▸ WHAT NEEDS TO BE DONE:
Copy out the stretch of the records from the line containing "รู้จักกับระบบน้ำเกลือเบื้องต้น" through the line containing "ดูเพิ่มเติม", with both of those lines included.

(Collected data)
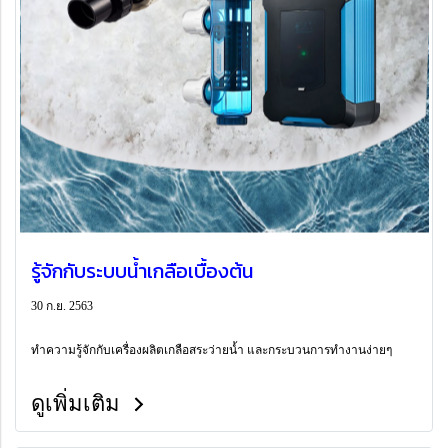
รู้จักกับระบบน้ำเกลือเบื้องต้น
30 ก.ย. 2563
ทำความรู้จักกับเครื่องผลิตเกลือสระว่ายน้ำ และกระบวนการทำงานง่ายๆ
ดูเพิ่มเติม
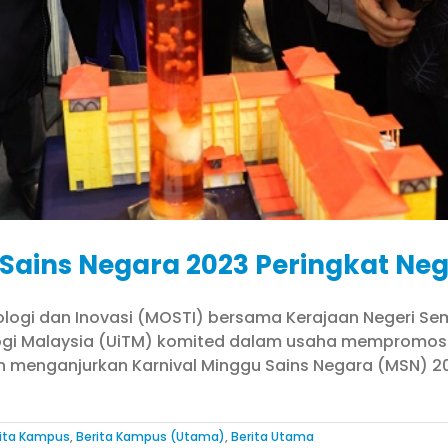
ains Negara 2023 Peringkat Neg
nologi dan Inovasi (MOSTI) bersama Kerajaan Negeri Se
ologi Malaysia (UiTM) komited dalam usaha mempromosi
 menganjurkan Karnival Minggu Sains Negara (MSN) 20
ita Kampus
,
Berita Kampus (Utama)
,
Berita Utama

---

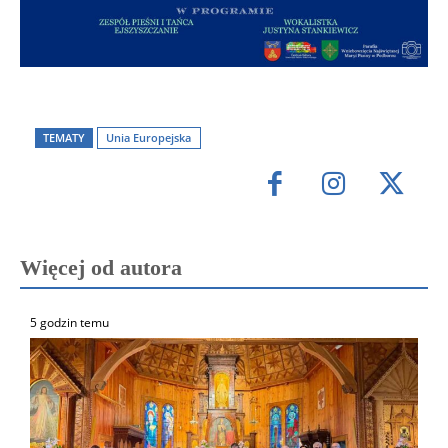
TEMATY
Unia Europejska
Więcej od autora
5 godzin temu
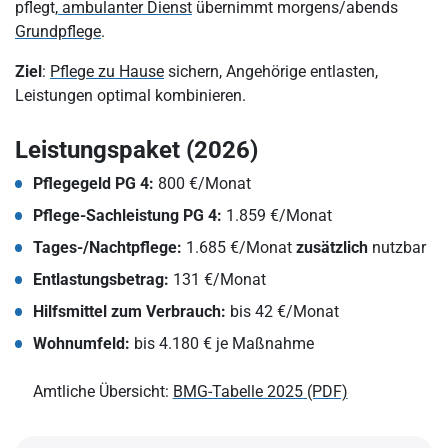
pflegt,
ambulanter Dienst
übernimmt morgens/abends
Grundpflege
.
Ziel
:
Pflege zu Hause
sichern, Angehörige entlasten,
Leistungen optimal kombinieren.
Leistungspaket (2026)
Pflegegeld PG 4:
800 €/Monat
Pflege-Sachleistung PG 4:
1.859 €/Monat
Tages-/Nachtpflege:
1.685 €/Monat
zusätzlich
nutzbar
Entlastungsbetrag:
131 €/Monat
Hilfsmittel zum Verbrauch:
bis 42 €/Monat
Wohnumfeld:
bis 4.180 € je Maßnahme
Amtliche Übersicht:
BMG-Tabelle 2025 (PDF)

---

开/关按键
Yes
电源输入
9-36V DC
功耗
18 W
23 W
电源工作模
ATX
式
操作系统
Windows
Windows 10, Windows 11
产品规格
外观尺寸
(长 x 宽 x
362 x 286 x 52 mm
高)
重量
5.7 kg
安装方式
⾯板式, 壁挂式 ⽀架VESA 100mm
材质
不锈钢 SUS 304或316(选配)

▸ EXERCISE OUTPUT:
รู้จักกับระบบน้ำเกลือเบื้องต้น
30 ก.ย. 2563
ทำความรู้จักกับเครื่องผลิตเกลือสระว่ายน้ำ และกระบวนการทำงานง่ายๆ
ดูเพิ่มเติม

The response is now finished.